= Carmelita Torres =

Mexican human rights activist

Carmelita Torres was a "red-haired Mexican woman" known for starting the 1917 Bath riots on the Mexico–United States border between Ciudad Juárez, Chihuahua, and El Paso, Texas. At the time of the riots, she was 17 years old and working as a maid in the United States.

== 1917 Bath riot ==

=== Background ===
A new policy from the U.S. required all workers to be bathed in a kerosene mixture to kill lice that may have been carrying typhus due to an outbreak in a few major Mexican cities, including Ciudad Juárez. In addition, all workers were stripped and inspected and their clothes were steam dried.

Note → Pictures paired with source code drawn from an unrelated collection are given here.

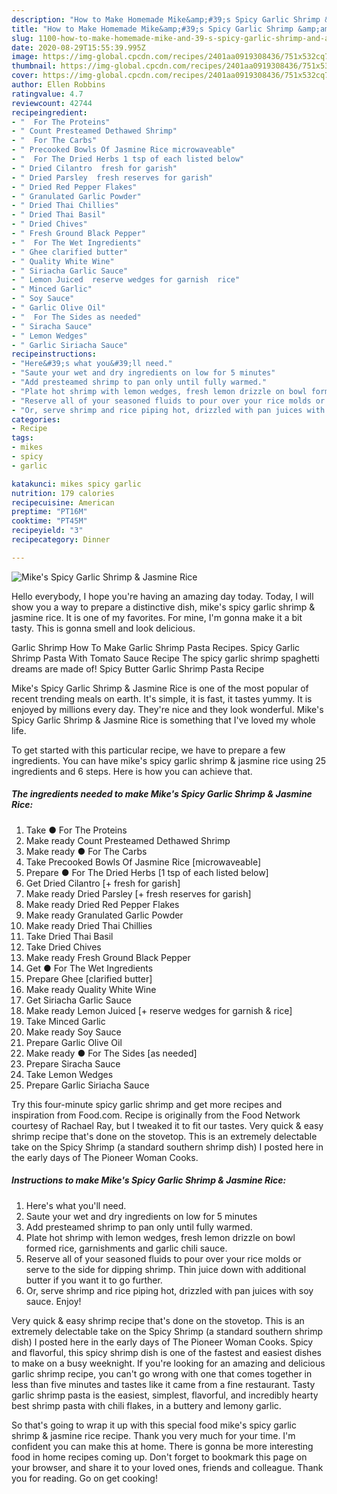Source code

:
 ```yaml
---
description: "How to Make Homemade Mike&amp;#39;s Spicy Garlic Shrimp &amp;amp; Jasmine Rice"
title: "How to Make Homemade Mike&amp;#39;s Spicy Garlic Shrimp &amp;amp; Jasmine Rice"
slug: 1100-how-to-make-homemade-mike-and-39-s-spicy-garlic-shrimp-and-amp-jasmine-rice
date: 2020-08-29T15:55:39.995Z
image: https://img-global.cpcdn.com/recipes/2401aa0919308436/751x532cq70/mikes-spicy-garlic-shrimp-jasmine-rice-recipe-main-photo.jpg
thumbnail: https://img-global.cpcdn.com/recipes/2401aa0919308436/751x532cq70/mikes-spicy-garlic-shrimp-jasmine-rice-recipe-main-photo.jpg
cover: https://img-global.cpcdn.com/recipes/2401aa0919308436/751x532cq70/mikes-spicy-garlic-shrimp-jasmine-rice-recipe-main-photo.jpg
author: Ellen Robbins
ratingvalue: 4.7
reviewcount: 42744
recipeingredient:
- "  For The Proteins"
- " Count Presteamed Dethawed Shrimp"
- "  For The Carbs"
- " Precooked Bowls Of Jasmine Rice microwaveable"
- "  For The Dried Herbs 1 tsp of each listed below"
- " Dried Cilantro  fresh for garish"
- " Dried Parsley  fresh reserves for garish"
- " Dried Red Pepper Flakes"
- " Granulated Garlic Powder"
- " Dried Thai Chillies"
- " Dried Thai Basil"
- " Dried Chives"
- " Fresh Ground Black Pepper"
- "  For The Wet Ingredients"
- " Ghee clarified butter"
- " Quality White Wine"
- " Siriacha Garlic Sauce"
- " Lemon Juiced  reserve wedges for garnish  rice"
- " Minced Garlic"
- " Soy Sauce"
- " Garlic Olive Oil"
- "  For The Sides as needed"
- " Siracha Sauce"
- " Lemon Wedges"
- " Garlic Siriacha Sauce"
recipeinstructions:
- "Here&#39;s what you&#39;ll need."
- "Saute your wet and dry ingredients on low for 5 minutes"
- "Add presteamed shrimp to pan only until fully warmed."
- "Plate hot shrimp with lemon wedges, fresh lemon drizzle on bowl formed rice, garnishments and garlic chili sauce."
- "Reserve all of your seasoned fluids to pour over your rice molds or serve to the side for dipping shrimp. Thin juice down with additional butter if you want it to go further."
- "Or, serve shrimp and rice piping hot, drizzled with pan juices with soy sauce. Enjoy!"
categories:
- Recipe
tags:
- mikes
- spicy
- garlic

katakunci: mikes spicy garlic 
nutrition: 179 calories
recipecuisine: American
preptime: "PT16M"
cooktime: "PT45M"
recipeyield: "3"
recipecategory: Dinner

---
```



![Mike&#39;s Spicy Garlic Shrimp &amp; Jasmine Rice](https://img-global.cpcdn.com/recipes/2401aa0919308436/751x532cq70/mikes-spicy-garlic-shrimp-jasmine-rice-recipe-main-photo.jpg)

Hello everybody, I hope you're having an amazing day today. Today, I will show you a way to prepare a distinctive dish, mike&#39;s spicy garlic shrimp &amp; jasmine rice. It is one of my favorites. For mine, I'm gonna make it a bit tasty. This is gonna smell and look delicious.

Garlic Shrimp How To Make Garlic Shrimp Pasta Recipes. Spicy Garlic Shrimp Pasta With Tomato Sauce Recipe The spicy garlic shrimp spaghetti dreams are made of! Spicy Butter Garlic Shrimp Pasta Recipe

Mike&#39;s Spicy Garlic Shrimp &amp; Jasmine Rice is one of the most popular of recent trending meals on earth. It's simple, it is fast, it tastes yummy. It is enjoyed by millions every day. They're nice and they look wonderful. Mike&#39;s Spicy Garlic Shrimp &amp; Jasmine Rice is something that I've loved my whole life.


To get started with this particular recipe, we have to prepare a few ingredients. You can have mike&#39;s spicy garlic shrimp &amp; jasmine rice using 25 ingredients and 6 steps. Here is how you can achieve that.

<!--inarticleads1-->

##### The ingredients needed to make Mike&#39;s Spicy Garlic Shrimp &amp; Jasmine Rice:

1. Take  ● For The Proteins
1. Make ready  Count Presteamed Dethawed Shrimp
1. Make ready  ● For The Carbs
1. Take  Precooked Bowls Of Jasmine Rice [microwaveable]
1. Prepare  ● For The Dried Herbs [1 tsp of each listed below]
1. Get  Dried Cilantro [+ fresh for garish]
1. Make ready  Dried Parsley [+ fresh reserves for garish]
1. Make ready  Dried Red Pepper Flakes
1. Make ready  Granulated Garlic Powder
1. Make ready  Dried Thai Chillies
1. Take  Dried Thai Basil
1. Take  Dried Chives
1. Make ready  Fresh Ground Black Pepper
1. Get  ● For The Wet Ingredients
1. Prepare  Ghee [clarified butter]
1. Make ready  Quality White Wine
1. Get  Siriacha Garlic Sauce
1. Make ready  Lemon Juiced [+ reserve wedges for garnish &amp; rice]
1. Take  Minced Garlic
1. Make ready  Soy Sauce
1. Prepare  Garlic Olive Oil
1. Make ready  ● For The Sides [as needed]
1. Prepare  Siracha Sauce
1. Take  Lemon Wedges
1. Prepare  Garlic Siriacha Sauce


Try this four-minute spicy garlic shrimp and get more recipes and inspiration from Food.com. Recipe is originally from the Food Network courtesy of Rachael Ray, but I tweaked it to fit our tastes. Very quick &amp; easy shrimp recipe that&#39;s done on the stovetop. This is an extremely delectable take on the Spicy Shrimp (a standard southern shrimp dish) I posted here in the early days of The Pioneer Woman Cooks. 

<!--inarticleads2-->

##### Instructions to make Mike&#39;s Spicy Garlic Shrimp &amp; Jasmine Rice:

1. Here&#39;s what you&#39;ll need.
1. Saute your wet and dry ingredients on low for 5 minutes
1. Add presteamed shrimp to pan only until fully warmed.
1. Plate hot shrimp with lemon wedges, fresh lemon drizzle on bowl formed rice, garnishments and garlic chili sauce.
1. Reserve all of your seasoned fluids to pour over your rice molds or serve to the side for dipping shrimp. Thin juice down with additional butter if you want it to go further.
1. Or, serve shrimp and rice piping hot, drizzled with pan juices with soy sauce. Enjoy!


Very quick &amp; easy shrimp recipe that&#39;s done on the stovetop. This is an extremely delectable take on the Spicy Shrimp (a standard southern shrimp dish) I posted here in the early days of The Pioneer Woman Cooks. Spicy and flavorful, this spicy shrimp dish is one of the fastest and easiest dishes to make on a busy weeknight. If you&#39;re looking for an amazing and delicious garlic shrimp recipe, you can&#39;t go wrong with one that comes together in less than five minutes and tastes like it came from a fine restaurant. Tasty garlic shrimp pasta is the easiest, simplest, flavorful, and incredibly hearty best shrimp pasta with chili flakes, in a buttery and lemony garlic. 

So that's going to wrap it up with this special food mike&#39;s spicy garlic shrimp &amp; jasmine rice recipe. Thank you very much for your time. I'm confident you can make this at home. There is gonna be more interesting food in home recipes coming up. Don't forget to bookmark this page on your browser, and share it to your loved ones, friends and colleague. Thank you for reading. Go on get cooking!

Tensions were high due to the fact that several Mexican prisoners in El Paso had recently been burned to death while being covered in gasoline and because the US health personnel running the inspections were found to have been secretly photographing the women they had stripped and posting the photos in local bars.

=== Riot ===
On January 28 at 7:30 a.m., Torres resisted the process and refused to go through it. She was asked to get out of her trolley and to begin the process. Instead, she convinced 30 other Mexican women to get out and protest with her. When others saw their resistance they joined in by protesting as well. Within an hour, there were more than 200 women blocking the entrance to El Paso. By the end of the demonstration, there were several thousand protesters. Once the officers tried to break up the crowd, the demonstrators threw rocks at them. They laid in front of trains and vehicles. When police aimed their guns into the crowd, they responded by yelling louder. The police were unable to break them up and she was arrested. After her arrest, she went missing. Until this day, it is not known what happened to her.

== Legacy ==
A migrant home across the Stanton Street Bridge in El Paso, called Casa Carmelita, is being named after her. Sergio Troncoso wrote a short story, "Carmelita Torres," in A Peculiar Kind of Immigrant's Son (Cinco Puntos Press), his collection of linked short stories on immigration, which describes what might have happened to her and why she should remain important to scholars and readers long after her death.